Wherever a line holds the word "مقایسه", copy that line from the data.

Data entries:
*** Block opens ***
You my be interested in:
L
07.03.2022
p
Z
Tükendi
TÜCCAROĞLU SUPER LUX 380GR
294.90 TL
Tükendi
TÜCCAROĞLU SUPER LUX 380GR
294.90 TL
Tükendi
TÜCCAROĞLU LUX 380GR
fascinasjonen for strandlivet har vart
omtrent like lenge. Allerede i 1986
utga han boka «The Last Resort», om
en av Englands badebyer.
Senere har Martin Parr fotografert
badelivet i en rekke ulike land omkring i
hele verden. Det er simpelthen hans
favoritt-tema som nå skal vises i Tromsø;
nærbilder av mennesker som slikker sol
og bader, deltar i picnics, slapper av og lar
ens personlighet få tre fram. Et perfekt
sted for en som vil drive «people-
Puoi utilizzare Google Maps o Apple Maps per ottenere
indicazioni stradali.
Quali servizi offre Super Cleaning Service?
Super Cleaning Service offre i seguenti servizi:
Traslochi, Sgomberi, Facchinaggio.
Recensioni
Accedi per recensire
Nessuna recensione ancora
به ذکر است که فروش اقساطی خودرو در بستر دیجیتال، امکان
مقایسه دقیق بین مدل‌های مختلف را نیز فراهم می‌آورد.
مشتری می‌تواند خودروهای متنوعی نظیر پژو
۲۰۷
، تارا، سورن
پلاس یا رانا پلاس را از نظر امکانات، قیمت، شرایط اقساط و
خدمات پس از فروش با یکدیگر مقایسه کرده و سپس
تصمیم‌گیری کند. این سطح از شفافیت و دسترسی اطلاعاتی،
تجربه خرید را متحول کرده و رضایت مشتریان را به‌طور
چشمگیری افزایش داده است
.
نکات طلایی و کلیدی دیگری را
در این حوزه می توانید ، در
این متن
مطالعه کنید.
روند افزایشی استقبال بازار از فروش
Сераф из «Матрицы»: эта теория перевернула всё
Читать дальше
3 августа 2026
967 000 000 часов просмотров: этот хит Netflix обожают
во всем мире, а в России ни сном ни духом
*** Block closes ***
» **Solution to the problem**
مقایسه دقیق بین مدل‌های مختلف را نیز فراهم می‌آورد.
خدمات پس از فروش با یکدیگر مقایسه کرده و سپس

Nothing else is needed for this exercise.